第107回 交通安全
昨年度、自治会の役員を務めた流れで今年度は交通安全委員をおおせつかった。
安全委員といっても交通安全に積極的にかかわるのではなく、地元の交通安全協会のサポートが主な任務。月2回、往来の激しい交差点に立ち登校する児童が交差点を渡るのを見届ける。
子供達は交差点手前の集合場所に集まり全員がそろうと交差点にやってくる。協会の方が信号機のボタンを押し横断歩道側の信号が変わるのを待つ。子供達は、それまではしゃいだり声を出して笑ったりしてたのに、急に寡黙になり横断歩道を渡る。おはようございます、と声をかけてくれる子供も多い。横断歩道を渡りきると再び活発な子供らしさが戻ってくる。

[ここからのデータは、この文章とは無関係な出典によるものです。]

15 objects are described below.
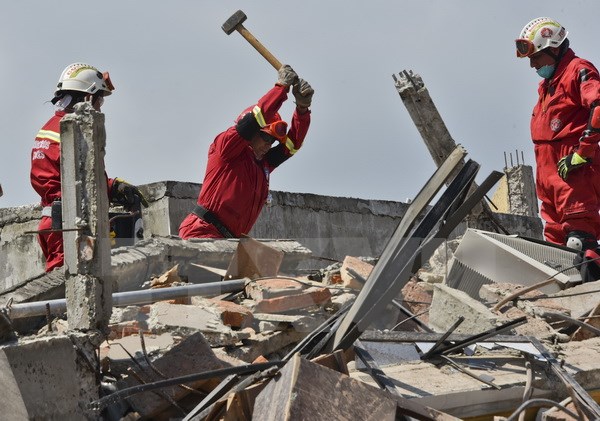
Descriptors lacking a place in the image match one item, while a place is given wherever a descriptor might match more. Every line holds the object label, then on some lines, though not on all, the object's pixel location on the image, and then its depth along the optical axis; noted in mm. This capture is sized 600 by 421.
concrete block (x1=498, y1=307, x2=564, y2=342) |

湖西道路が2012年末に近江舞子の先、北小松の南まで伸びたので交通量は減っているようだが、それでも朝の時間帯はひんぱんにクルマが行きかう。決して広くない国道161号線も京阪神と北陸を結ぶ重要な路線の上、通勤のために湖西を南に下るクルマが加わるからだという。
交差点に立っているといろいろな光景が目に飛び込んでくる。
相変わらず携帯電話片手に運転している人。何かを口に運びながら先を急ぐ人。こちらからは見えないと思っているのか大あくびをしながら走り去る人。まさに人それぞれ。それが日常なのだろうが、どこか緊張感が欠けているように映る。
交通安全協会の総会にも出席したが、走行速度の抑制を念頭に朝夕のパトロールカー(交通安全協会の)や交差点での監視やイベントでのビラ配りくらいしか協会としての策はないそうだ。
総会には地元の警察署長も出席していたけど、速く走らなければ安全という短絡的な考え方の域を出ないことには少しばかり失望した。むろん、交通安全のためにこれでいいという決め手がないのも事実なのだろうけど、交通を安全かつ円滑にするためには運転する人間の意識を育てることが一番重要だ。簡単でないことはじゅうじゅう承知しているが。
残念なことにクルマはますます家電化している。悲惨な交通事故のニュースが絶えない今だからこそ、それが日常であれクルマの運転は簡単ではないこと、クルマが安全を与えてくれるわけではないことを説かなければならないのではないだろうか。自動車メーカーの思惑には反するのはわかっているが。